As with its other anniversary years, Woodstock’s 50th will be widely celebrated and exploited in the media, with books, albums and a PBS documentary among the projects planned. But unlike the last Woodstock anniversary concerts, in 1994 and 1999, which Lang presented along with partners, the event now faces severe competition from large-scale festivals around the country.
Coachella, Lollapalooza and Bonnaroo, the three biggest, are now highly developed brand names, with the drawing power to sell out well in advance; tickets for Coachella’s two weekends, for example, sold out in a matter of hours last week.
There is even a competing Woodstock: the Bethel Woods Music and Culture Festival, over the same anniversary weekend — which will also feature “TED-style talks” — will be held on the same grounds as the original, around 60 miles from the town of Woodstock. (The Watkins Glen site is further afield, about 30 miles west of Ithaca.)
For many concertgoers, another issue is whether the Woodstock name itself was damaged by the 1999 festival, which was marred by fires, rioting and reports of sexual assault.
“It’s not tainted,” Lang said. “’99 was more like an MTV event than a Woodstock event, really. I take some responsibility for that. It was also kind of an angry time in music.”
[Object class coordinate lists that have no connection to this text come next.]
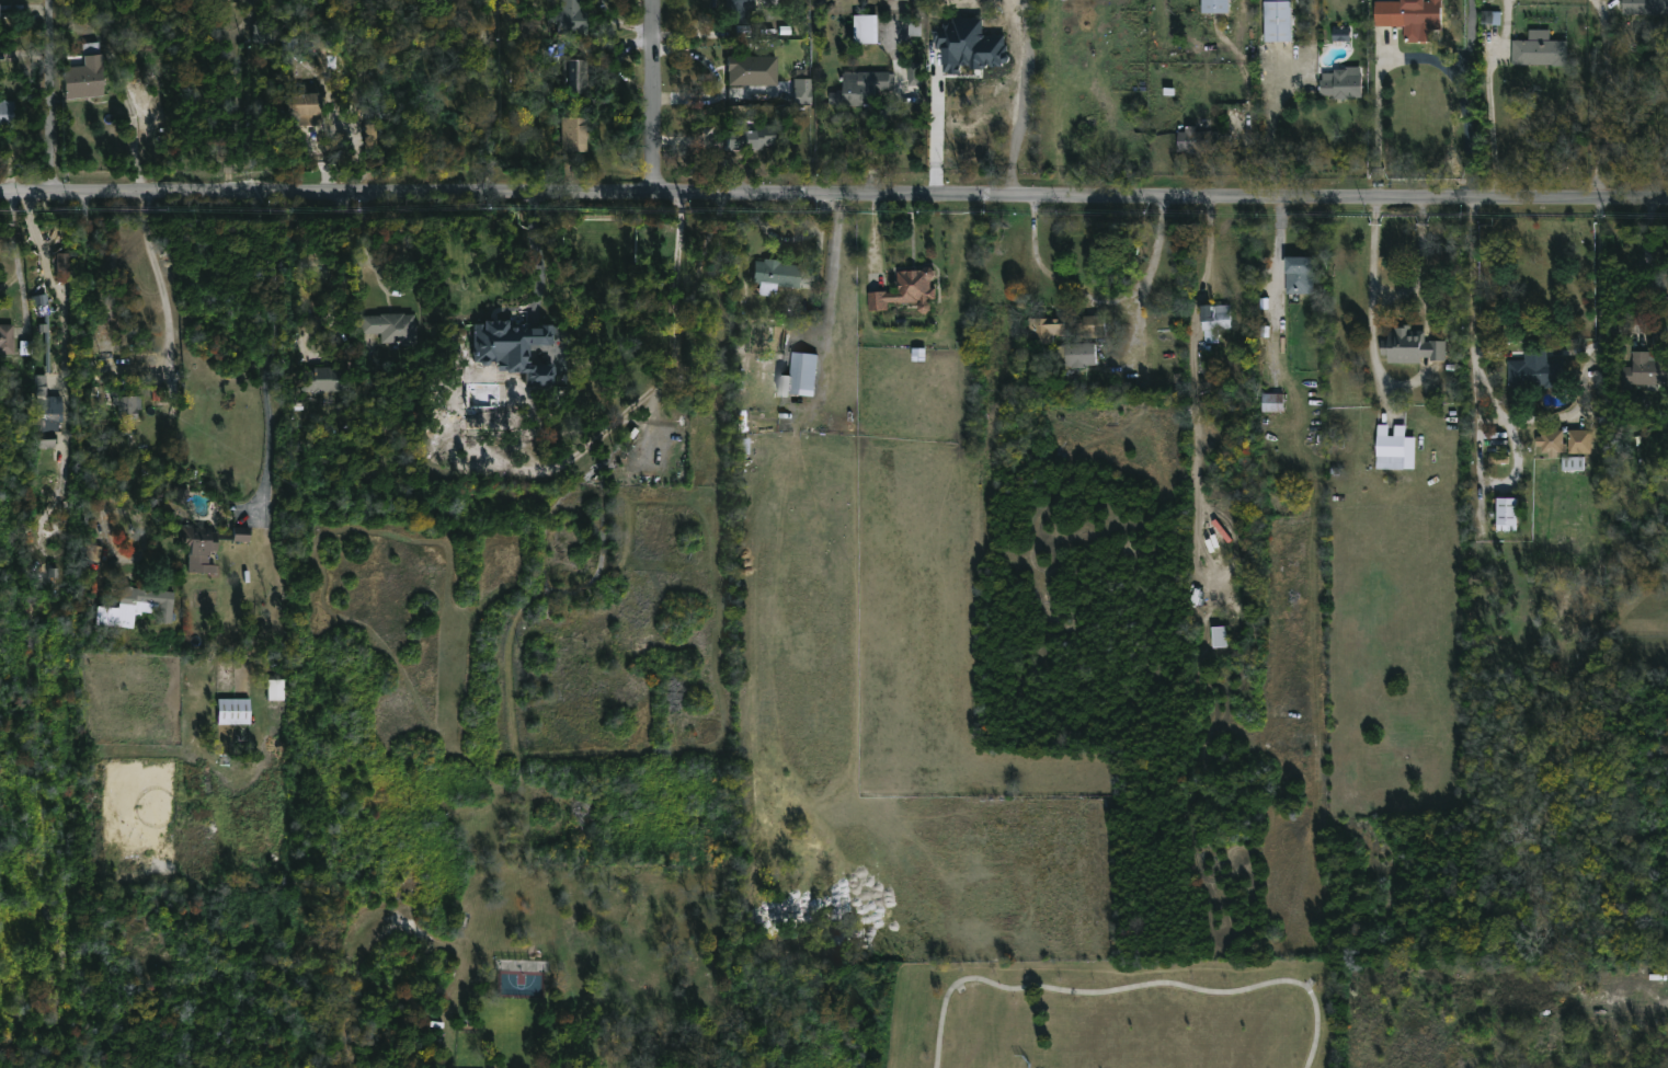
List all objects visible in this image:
building: (894, 0)
building: (229, 1)
building: (771, 1)
building: (1214, 7)
building: (1644, 7)
building: (734, 11)
building: (1, 12)
building: (566, 16)
building: (1410, 16)
building: (1276, 21)
building: (864, 30)
building: (914, 30)
building: (272, 34)
building: (1341, 35)
building: (1539, 51)
building: (746, 69)
building: (952, 72)
building: (87, 73)
building: (914, 75)
building: (573, 79)
road: (489, 84)
building: (1341, 84)
building: (802, 86)
building: (861, 90)
road: (54, 96)
road: (657, 96)
road: (1489, 96)
road: (1023, 98)
road: (1608, 98)
road: (1464, 104)
building: (312, 106)
building: (8, 115)
road: (935, 126)
building: (571, 135)
building: (748, 138)
building: (1196, 142)
road: (834, 193)
road: (47, 250)
road: (1208, 253)
road: (1421, 259)
building: (63, 267)
building: (774, 275)
road: (382, 276)
building: (1298, 276)
road: (164, 286)
building: (905, 290)
building: (39, 300)
road: (1372, 300)
road: (1100, 302)
road: (680, 308)
road: (63, 311)
building: (1213, 320)
building: (388, 326)
building: (1066, 336)
building: (8, 339)
building: (1410, 346)
building: (514, 348)
road: (265, 350)
building: (1645, 371)
building: (1535, 372)
building: (797, 374)
building: (316, 379)
building: (1271, 402)
building: (128, 407)
building: (49, 415)
road: (1532, 418)
building: (1578, 441)
building: (1551, 443)
building: (1394, 448)
road: (1480, 469)
building: (181, 496)
building: (1506, 513)
building: (241, 534)
building: (204, 548)
building: (93, 553)
building: (139, 606)
building: (1218, 637)
building: (276, 690)
building: (236, 711)
road: (1129, 989)
park: (1109, 1016)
And then there is the corporate consolidation of the concert business, which has grown especially intense during the past few years as two companies, Live Nation and AEG, compete to book major tours. Live Nation is a partner in the Bethel Woods event.
“The industry has completely changed since 1999,” said John Scher, the veteran concert promoter who was a partner with Lang on Woodstock ’94 and ’99. “The entrepreneurial spirit of 1969 doesn’t exist anymore.”
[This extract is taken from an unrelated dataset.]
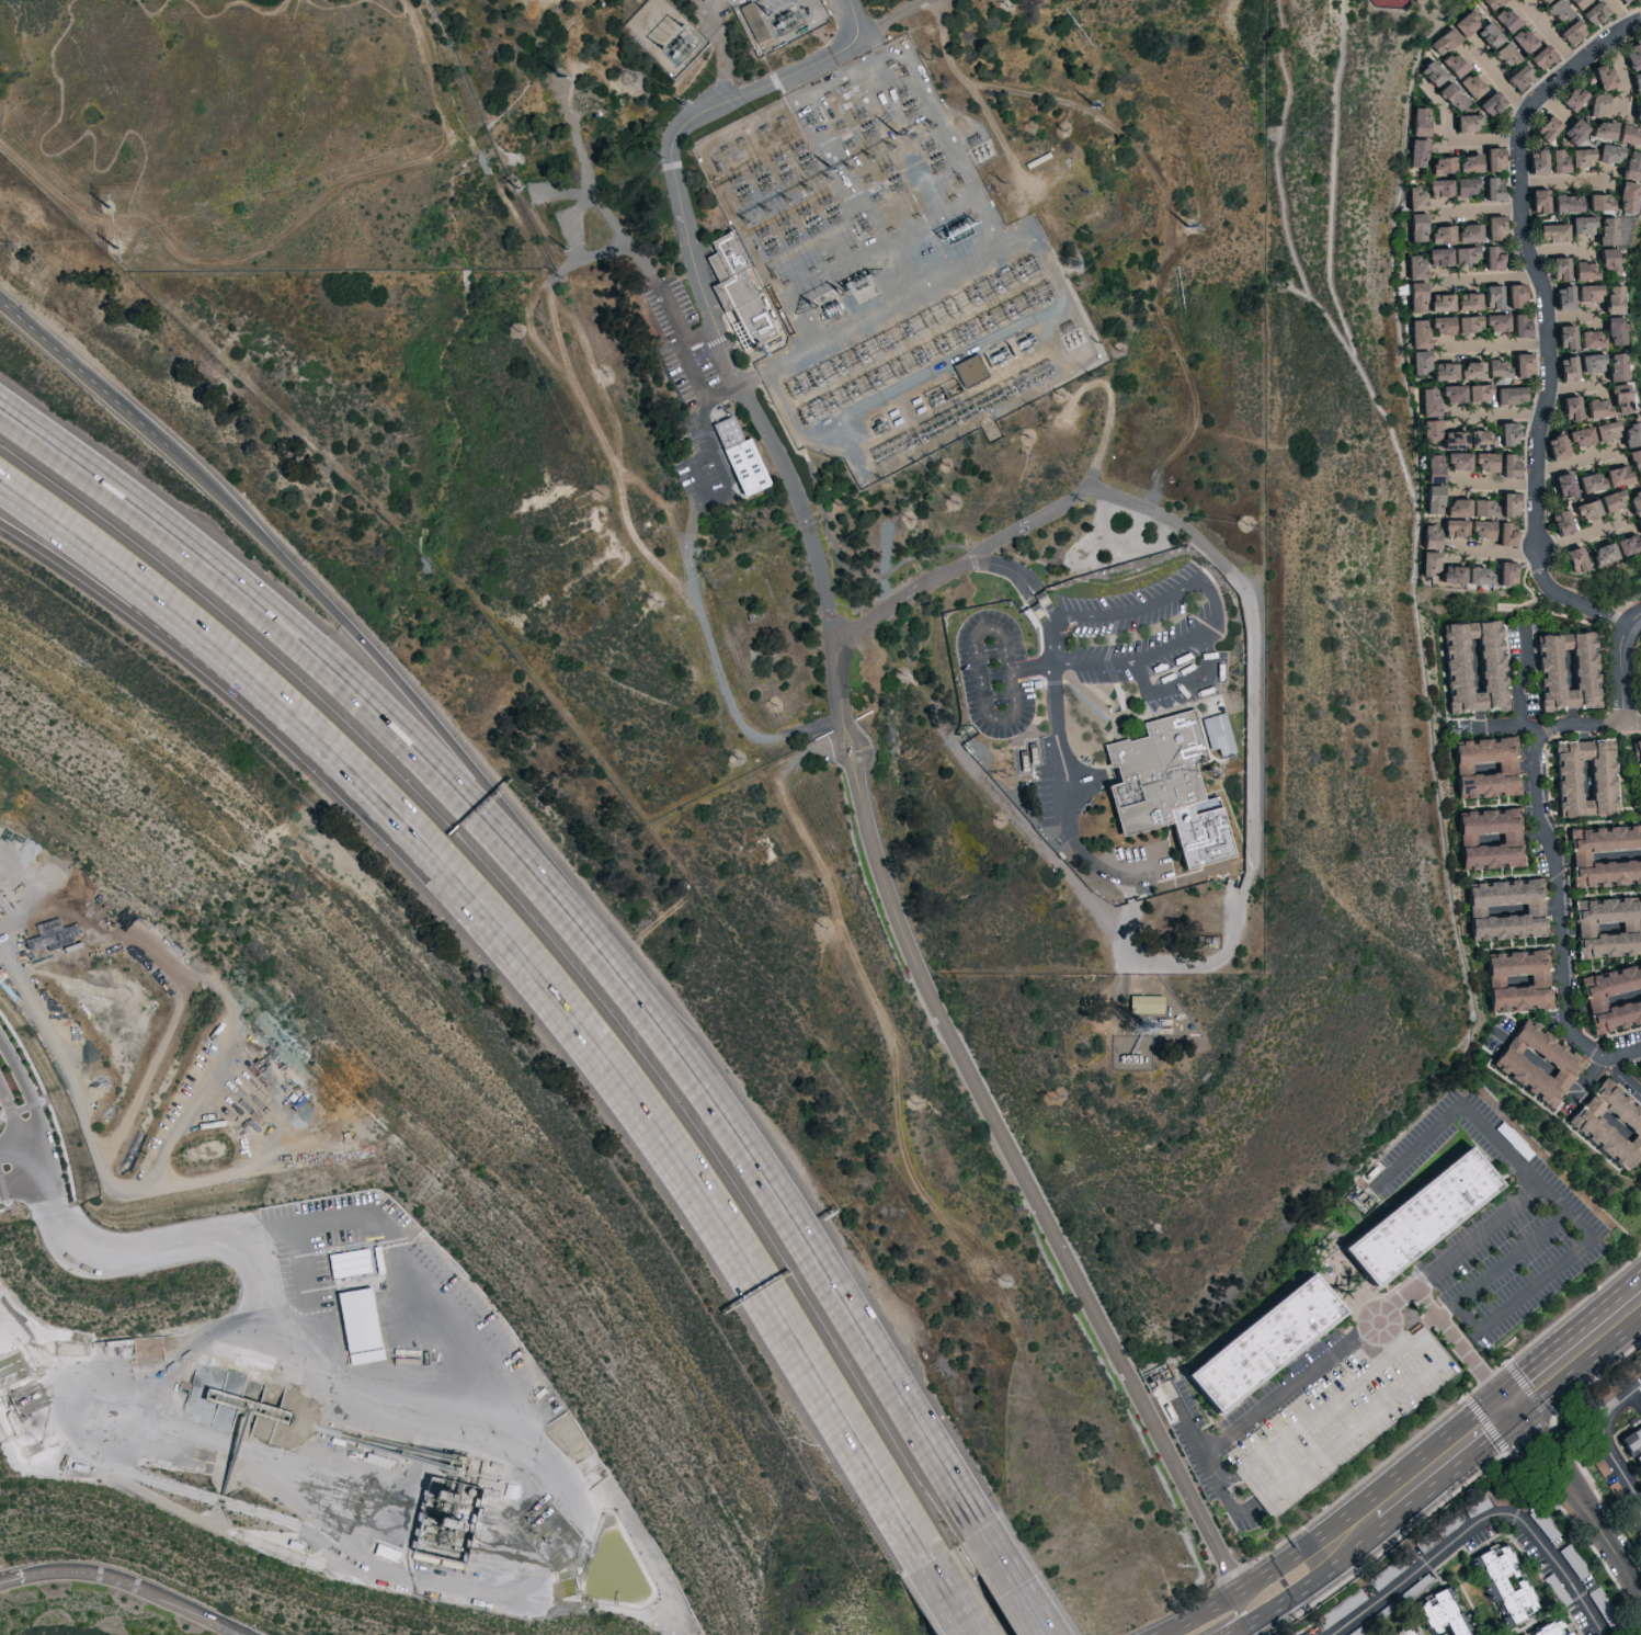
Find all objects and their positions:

Lang declined to discuss the budget for Woodstock 50, but festivals of its size typically spend tens of millions on talent alone.
“We paid $135,000 for all of our talent in 1969,” Lang said. “Times have changed.”
The festival is being financed by the Dentsu Aegis Network, a unit of the Japanese advertising giant Dentsu; agencies within the Dentsu Aegis Network will be involved in marketing and selling sponsorships.
One advantage for Woodstock 50 is that it is “official.” Lang remains a partner in Woodstock Ventures, the company that controls the trademark rights, and licenses it for various products. The one Lang has been closest to is Woodstock Cannabis.
“Cannabis has always been in our DNA,” Lang said with a smile; his first commercial venture, in 1966, was a head shop in the Coconut Grove neighborhood of Miami.
Of the other young men on the team that created Woodstock — Joel Rosenman, John Roberts and Artie Kornfeld — Rosenman is a partner in Woodstock Ventures, along with the family of Roberts, who died in 2001. Kornfeld will return as a consultant and “spiritual adviser,” Lang said.
Merchandise sales — particularly featuring the original Woodstock bird-and-guitar logo — provide one proxy for gauging the continuing appeal of the Woodstock brand. Dell Furano, the chief executive of Epic Rights, who has handled official Woodstock merchandise for 15 years, said that he is expecting more than $100 million in retail sales of Woodstock licensed products in 2019 — four or five times that of non-anniversary years.
“There’s every type of tie-dye. Children’s products. Dog products. Speakers, wine, cannabis,” Furano said. “The appeal is multigenerational.”
In 1969, the mud, the tie-dye and the idealism were all catalysts in creating what the original festival had promised: three days of peace and music. Lang said that the divisiveness of the current political climate called for that once again.
“It just seems like it’s a perfect time,” he said, “for a Woodstock kind of reminder.”